> Exercise instructions: Exclude the pictures and reproduce the remaining data exactly as written.

--------------------------------

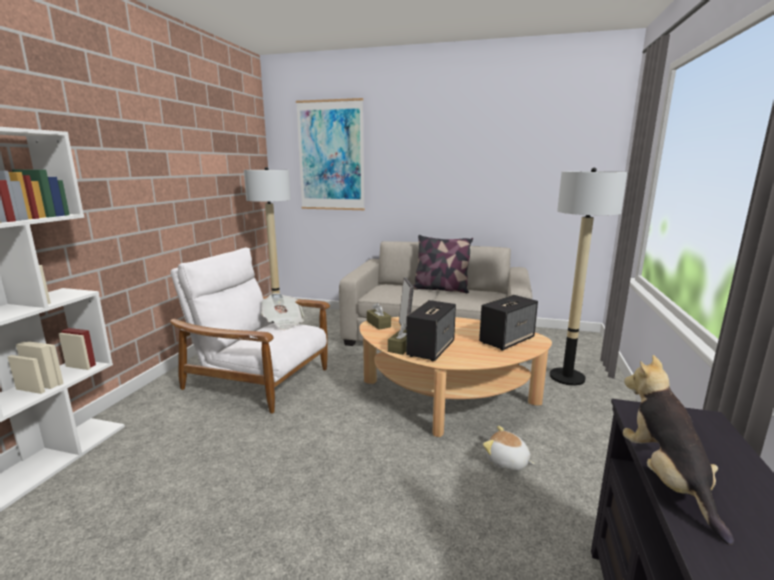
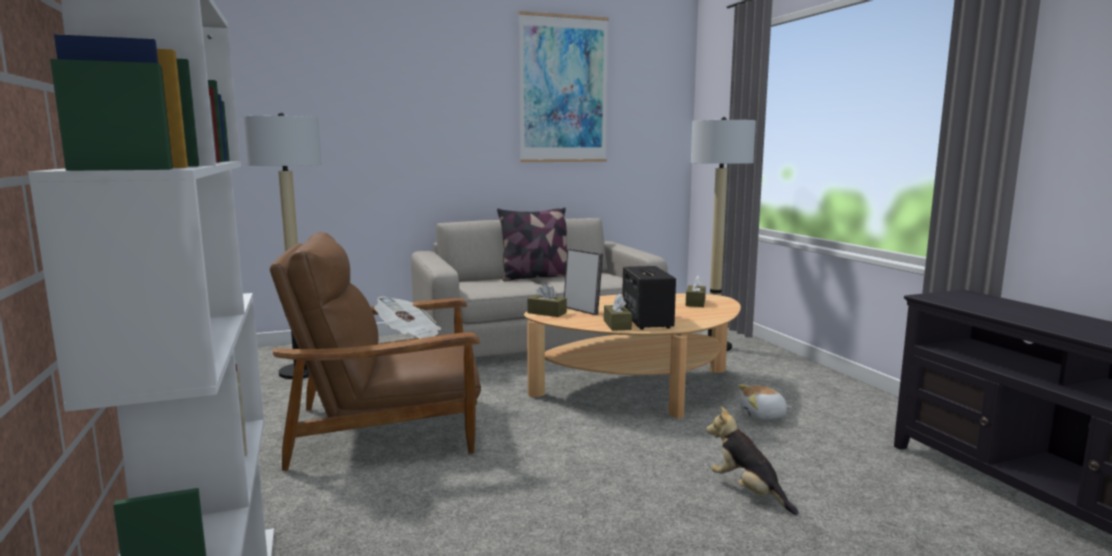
camera: 35 degrees left, 5 degrees down
(259, 379) = (388, 429): white armchair -> brown armchair
(331, 156) = (342, 102): picture -> picture (563, 90)
(507, 340) = (695, 303): speaker -> brown tissue box
(666, 479) = (1011, 317): plush toy -> plush toy (748, 491)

--------------------------------

> Exercise answer:
camera: 35 degrees left, 5 degrees down
(259, 379) = (388, 429): white armchair -> brown armchair
(331, 156) = (342, 102): picture -> picture (563, 90)
(507, 340) = (695, 303): speaker -> brown tissue box
(666, 479) = (1011, 317): plush toy -> plush toy (748, 491)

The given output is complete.